Mi abuelita:
Ella era, y es, mi abuela materna. Hace unos años ya que nos dejó, pero su presencia está tan viva como siempre. Ella era quien me llevaba al colegio, me recogía y me daba de comer. Y con quien me quedaba cuando estaba enferma. Puedes imaginarte cuánto la amo…
Su sopa de tomillo me curaba. Sabía además qué infusión prepararme si tenía un examen y estaba nerviosa o si me dolía la barriga. Lo sabía todo.
Su tortilla de patatas me chiflaba. Porque era un plan de lo más top quedarme a dormir en casa de mis abuelos, y ella sabía qué darme para cenar y que la noche fuera mágica.
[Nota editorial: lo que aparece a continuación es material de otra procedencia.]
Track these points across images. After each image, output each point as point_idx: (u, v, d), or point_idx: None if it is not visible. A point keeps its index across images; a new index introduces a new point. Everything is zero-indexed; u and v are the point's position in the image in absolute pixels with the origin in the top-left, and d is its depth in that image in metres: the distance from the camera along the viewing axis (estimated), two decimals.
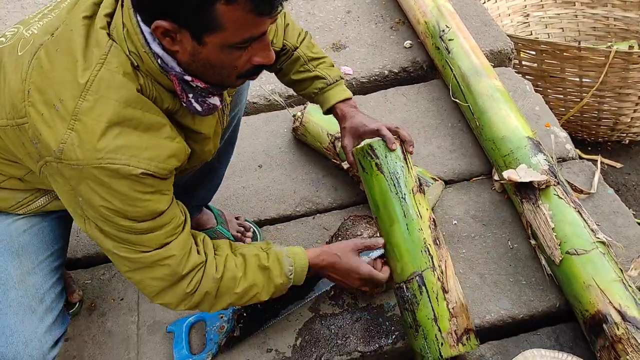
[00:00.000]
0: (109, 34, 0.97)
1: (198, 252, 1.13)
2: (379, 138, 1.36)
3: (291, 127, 1.94)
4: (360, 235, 1.54)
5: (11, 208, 1.21)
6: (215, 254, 1.17)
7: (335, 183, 1.81)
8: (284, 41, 1.40)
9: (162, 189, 1.03)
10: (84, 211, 1.03)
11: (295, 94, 2.11)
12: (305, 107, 1.88)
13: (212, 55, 0.94)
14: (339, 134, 1.76)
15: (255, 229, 1.66)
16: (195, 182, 1.50)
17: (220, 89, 1.06)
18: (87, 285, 1.60)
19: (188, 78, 1.00)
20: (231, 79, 1.02)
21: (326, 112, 1.46)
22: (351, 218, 1.61)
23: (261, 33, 0.95)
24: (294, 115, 1.91)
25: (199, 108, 1.05)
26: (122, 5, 0.97)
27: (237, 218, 1.65)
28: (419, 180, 1.40)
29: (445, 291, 1.27)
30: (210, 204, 1.65)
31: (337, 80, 1.44)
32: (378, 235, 1.56)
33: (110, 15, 0.99)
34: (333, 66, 1.47)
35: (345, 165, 1.72)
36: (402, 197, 1.33)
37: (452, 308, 1.26)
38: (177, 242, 1.08)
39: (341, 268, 1.28)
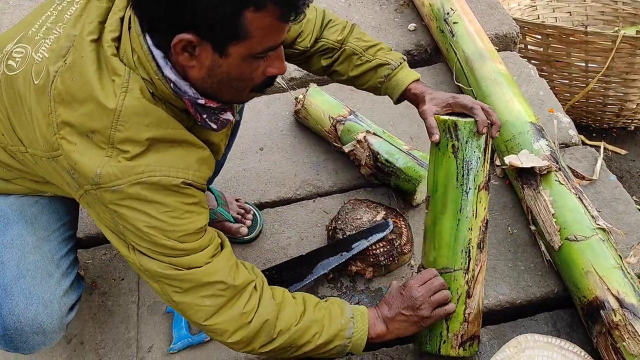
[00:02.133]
0: (121, 61, 0.97)
1: (246, 269, 1.13)
2: (468, 119, 1.24)
3: (293, 109, 1.93)
4: (359, 219, 1.55)
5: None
6: (264, 283, 1.15)
7: (336, 166, 1.81)
8: (323, 39, 1.35)
9: (201, 200, 1.05)
10: (127, 239, 1.03)
11: (298, 76, 2.12)
12: (307, 89, 1.87)
13: (232, 67, 0.95)
14: (340, 117, 1.76)
15: (255, 212, 1.66)
16: None
17: (230, 105, 1.07)
18: (88, 265, 1.61)
19: (201, 101, 1.01)
20: (244, 93, 1.03)
21: (399, 100, 1.37)
22: (351, 202, 1.61)
23: (280, 42, 0.96)
24: (295, 98, 1.90)
25: (214, 126, 1.07)
26: (129, 29, 0.97)
27: (237, 200, 1.66)
28: (489, 175, 1.32)
29: (468, 296, 1.26)
30: (210, 185, 1.65)
31: (400, 63, 1.35)
32: (377, 218, 1.56)
33: (117, 40, 0.98)
34: (391, 50, 1.38)
35: (346, 148, 1.72)
36: (465, 191, 1.25)
37: (468, 314, 1.26)
38: (219, 259, 1.08)
39: (390, 297, 1.24)
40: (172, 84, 0.98)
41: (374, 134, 1.70)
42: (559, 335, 1.38)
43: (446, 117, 1.26)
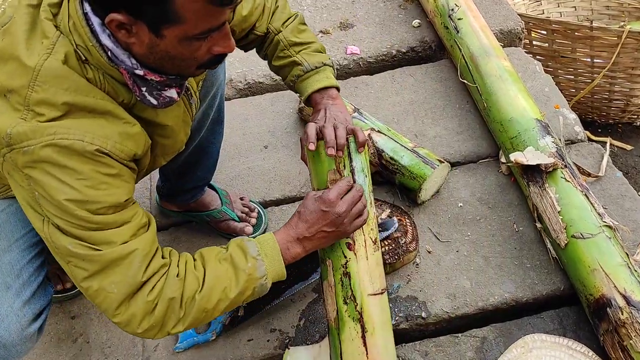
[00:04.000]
0: (56, 26, 0.94)
1: (163, 257, 1.05)
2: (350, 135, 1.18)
3: (297, 107, 1.93)
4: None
5: None
6: (179, 260, 1.07)
7: None
8: (269, 25, 1.34)
9: (122, 174, 0.99)
10: (42, 208, 0.97)
11: None
12: None
13: (170, 47, 0.92)
14: None
15: (260, 210, 1.66)
16: (190, 164, 1.49)
17: (180, 80, 1.03)
18: None
19: (140, 72, 0.97)
20: (191, 69, 1.00)
21: (306, 103, 1.34)
22: None
23: (221, 23, 0.93)
24: (299, 96, 1.89)
25: (154, 101, 1.02)
26: None
27: (241, 199, 1.65)
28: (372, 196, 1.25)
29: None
30: (214, 184, 1.65)
31: (316, 67, 1.31)
32: (382, 216, 1.56)
33: (57, 6, 0.96)
34: (320, 52, 1.34)
35: None
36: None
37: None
38: (139, 240, 1.00)
39: (309, 215, 1.12)
40: (109, 52, 0.94)
41: (379, 131, 1.70)
42: (565, 333, 1.38)
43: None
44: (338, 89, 1.34)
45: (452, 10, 2.00)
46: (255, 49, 1.42)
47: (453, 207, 1.66)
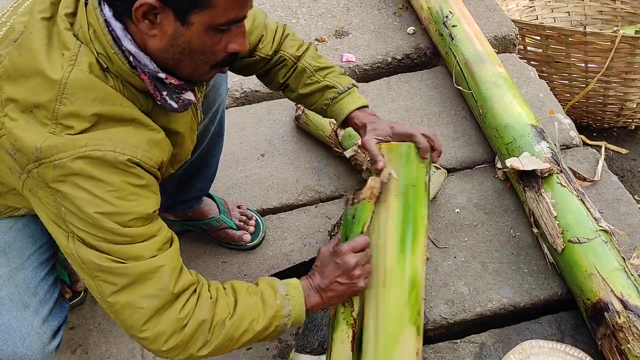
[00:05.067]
0: (75, 36, 0.94)
1: (190, 274, 1.05)
2: (410, 143, 1.22)
3: (293, 115, 1.94)
4: None
5: None
6: (209, 284, 1.08)
7: (338, 172, 1.81)
8: (282, 51, 1.33)
9: (150, 184, 0.99)
10: (68, 224, 0.96)
11: None
12: None
13: (194, 37, 0.92)
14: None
15: (257, 218, 1.67)
16: (189, 175, 1.50)
17: (192, 85, 1.04)
18: None
19: (162, 76, 0.97)
20: (205, 68, 1.00)
21: (343, 125, 1.34)
22: None
23: (244, 16, 0.94)
24: (296, 104, 1.90)
25: (174, 105, 1.02)
26: (85, 4, 0.94)
27: (239, 207, 1.66)
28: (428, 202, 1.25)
29: None
30: (212, 192, 1.65)
31: (349, 88, 1.32)
32: None
33: (72, 15, 0.96)
34: (343, 75, 1.36)
35: (347, 154, 1.72)
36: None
37: None
38: (165, 255, 0.99)
39: (323, 267, 1.15)
40: (130, 57, 0.94)
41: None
42: (563, 338, 1.38)
43: (391, 144, 1.23)
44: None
45: (447, 17, 2.01)
46: (259, 77, 1.42)
47: (450, 213, 1.66)
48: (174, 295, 0.99)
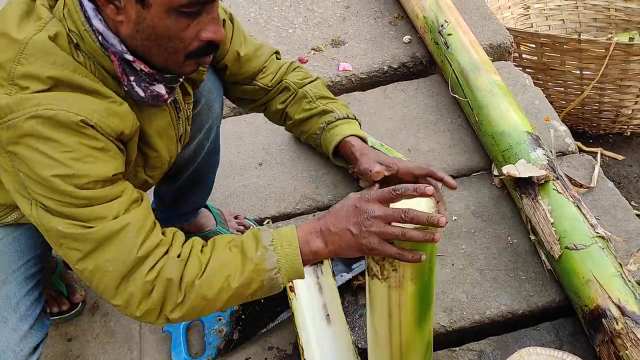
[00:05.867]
0: (51, 13, 0.94)
1: (164, 234, 0.99)
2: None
3: None
4: None
5: None
6: (184, 242, 1.01)
7: (335, 180, 1.81)
8: (285, 80, 1.32)
9: (108, 148, 0.95)
10: (28, 190, 0.93)
11: None
12: None
13: (156, 20, 0.90)
14: None
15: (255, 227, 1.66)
16: (185, 190, 1.50)
17: (168, 75, 1.00)
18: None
19: (129, 57, 0.94)
20: (179, 58, 0.96)
21: (335, 152, 1.27)
22: None
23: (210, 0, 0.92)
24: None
25: (141, 93, 0.99)
26: None
27: (236, 217, 1.66)
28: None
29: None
30: (209, 202, 1.66)
31: (348, 117, 1.28)
32: None
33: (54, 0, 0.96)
34: (347, 107, 1.32)
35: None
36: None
37: None
38: (130, 215, 0.94)
39: (340, 207, 0.97)
40: (100, 37, 0.93)
41: (372, 147, 1.71)
42: (561, 345, 1.38)
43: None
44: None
45: (442, 26, 2.03)
46: (259, 110, 1.41)
47: (448, 220, 1.67)
48: (140, 258, 0.93)
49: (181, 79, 1.06)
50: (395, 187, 0.93)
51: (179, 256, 0.96)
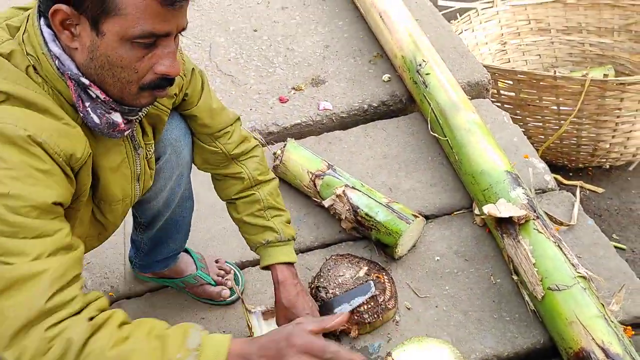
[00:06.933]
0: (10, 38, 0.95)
1: (86, 294, 0.90)
2: None
3: (271, 165, 1.94)
4: (342, 275, 1.54)
5: None
6: (105, 309, 0.91)
7: (317, 221, 1.80)
8: (244, 167, 1.34)
9: (54, 173, 0.90)
10: None
11: (275, 131, 2.13)
12: (285, 145, 1.88)
13: (109, 48, 0.90)
14: (319, 172, 1.77)
15: (236, 271, 1.64)
16: (161, 238, 1.48)
17: (125, 108, 0.99)
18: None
19: (85, 81, 0.94)
20: (132, 89, 0.95)
21: (264, 268, 1.39)
22: (333, 258, 1.60)
23: (164, 32, 0.91)
24: (274, 153, 1.91)
25: (97, 120, 0.97)
26: (28, 18, 0.96)
27: (217, 261, 1.63)
28: None
29: None
30: (189, 247, 1.63)
31: (288, 240, 1.37)
32: (360, 274, 1.55)
33: (16, 29, 0.97)
34: (289, 224, 1.40)
35: (326, 203, 1.72)
36: None
37: None
38: (54, 259, 0.87)
39: (270, 340, 0.94)
40: (57, 61, 0.93)
41: (353, 187, 1.71)
42: None
43: None
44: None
45: (420, 65, 2.05)
46: (215, 180, 1.42)
47: (430, 261, 1.66)
48: (46, 310, 0.84)
49: (140, 113, 1.05)
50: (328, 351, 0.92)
51: (90, 319, 0.88)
Su arroz con leche me encaprichaba. Lo preparaba a perolas para mí. Creo que me zampaba toneladas.
Sus manzanas al horno me endulzaban las frías tardes de otoño. No había mejor merienda que esa. ¡Me sentía tan cuidada y amada!
Su plato de verdura cada día me nutría. Porque ella era una abuela de las sabias. Y me transmitió conocimientos que estoy segura que me ayudaron en gran parte a ser hoy la que soy.
Sus huevos escalfados me descubrían el valor de lo sencillo. Un plato que se me antojaba divertido, delicioso y absolutamente hogareño.
Luego me dejaba su cocina para que jugara y experimentara. Yo «cocinaba» cosas incomestibles, ese era mi juego favorito. Y ahí aprendí que cocinar es una preciosa forma de amar. Porque esos experimentos que yo hacía, los daba a probar a mis abuelos y ellos, puro amor, lo tomaban.
Y sí, ella murió en agosto del 2016, pero cada vez que como una sopa de tomillo, o incluso sólo la huelo o la veo, se me dibuja una sonrisa y la siento más cerca que nunca.
Dime, ¿no es asombroso cómo podemos transmitir emociones con nuestras recetas?¿no te parecen increíbles los recuerdos que nos evocan tantísimos platos de nuestros seres queridos?